• _Ausgangstext_
□ □ □ □ □ □ □

Kriminalität

Islamistische Videopropaganda und die Relevanz ihrer Ästhetik


So erhellend empirischen Untersuchungen dieser Art auch sind, ihr Erkenntnisgewinn oder Aussagegehalt bleibt doch beschränkt, wenn es um die Alltagspraxis ihrer Nutzung geht. Eine Praxis, die auch immer eine der kulturellen Einbettung und Handlungen ist, eine des realen Publikums, seiner Dispositionen und seines Umfelds. Die Pädagogin und Islamwissenschaftlerin Lamya Kaddor5 spricht wie auch andere Experten in diesem Zusammenhang von einer Jugendprotestkultur. Und Wolfgang Schmidt bringt es auf den Punkt, wenn er feststellt: „Rap, Comics, die Computerspielindustrie, das Internet: All das vermischt sich mit der Ideologie der militanten Islamisten zu einer neuen ‚counter-culture‘“6 Zu ergänzen wären allerdings noch andere Vorbilder und „Ressourcen“: das Hollywood-Actionkino, Musikvideos, Werbeclips oder die Stilmittel populärer faktualer TV-Formate (Reportagen, Newssendungen).

□ □ □ □ □ □ □

• _Extrahierte Daten_
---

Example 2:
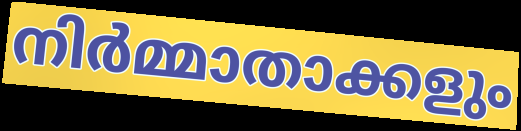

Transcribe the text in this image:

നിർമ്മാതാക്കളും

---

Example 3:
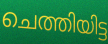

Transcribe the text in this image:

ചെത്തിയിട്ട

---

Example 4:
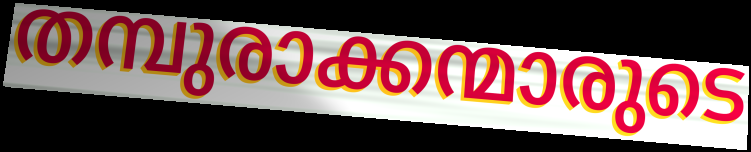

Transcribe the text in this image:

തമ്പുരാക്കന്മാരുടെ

□ □ □ □ □ □ □

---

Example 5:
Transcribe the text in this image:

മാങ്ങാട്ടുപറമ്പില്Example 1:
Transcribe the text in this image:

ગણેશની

□ □ □ □ □ □ □

• _Aufgaben_
A. Von welcher Kultur spricht Lamya Kaddor laut dem Text über islamistische Videopropaganda?
B. Erläutern Sie anhand des Textes über islamistische Videopropaganda, warum der Aussagegehalt empirischer Untersuchungen dieser Art beschränkt bleibt.
C. Nehmen Sie den Text über islamistische Videopropaganda nach seinem letzten Satz wieder auf und schreiben Sie ihn weiter.

• _Antworten_
A. Von einer Jugendprotestkultur.

B. Solche Untersuchungen stoßen an Grenzen, sobald es um die Alltagspraxis der Nutzung geht. Diese Praxis ist immer auch eine der kulturellen Einbettung und Handlungen und betrifft das reale Publikum, seine Dispositionen und sein Umfeld.

C.
Was bisherige Betrachtungen, Analysen und Bewertungen weitgehend ausblenden, sind aber eben die Rückgriffe und Anspielungen auf – sowie die Aneignungen von – popkulturellen Inhalte und Verfahren für die Gestaltung der inakzeptablen Thesen und Aufrufe. Verstörend und besorgniserregend wirken aktuelle jihadistische und salafistische Videos ja nicht nur wegen ihrer Gewaltdarstellungen oder der radikalen Geschichts-, Welt- und Menschenbilder, sondern auch wegen ihrer verführerischen Anmutung. Dieser erheblicher Wandel in der ästhetischen Qualität solcher Produktionen in den letzten Jahren strahlt wieder auf den Inhalt aus und stellt selbst eine neue, eigene Herausforderung dar.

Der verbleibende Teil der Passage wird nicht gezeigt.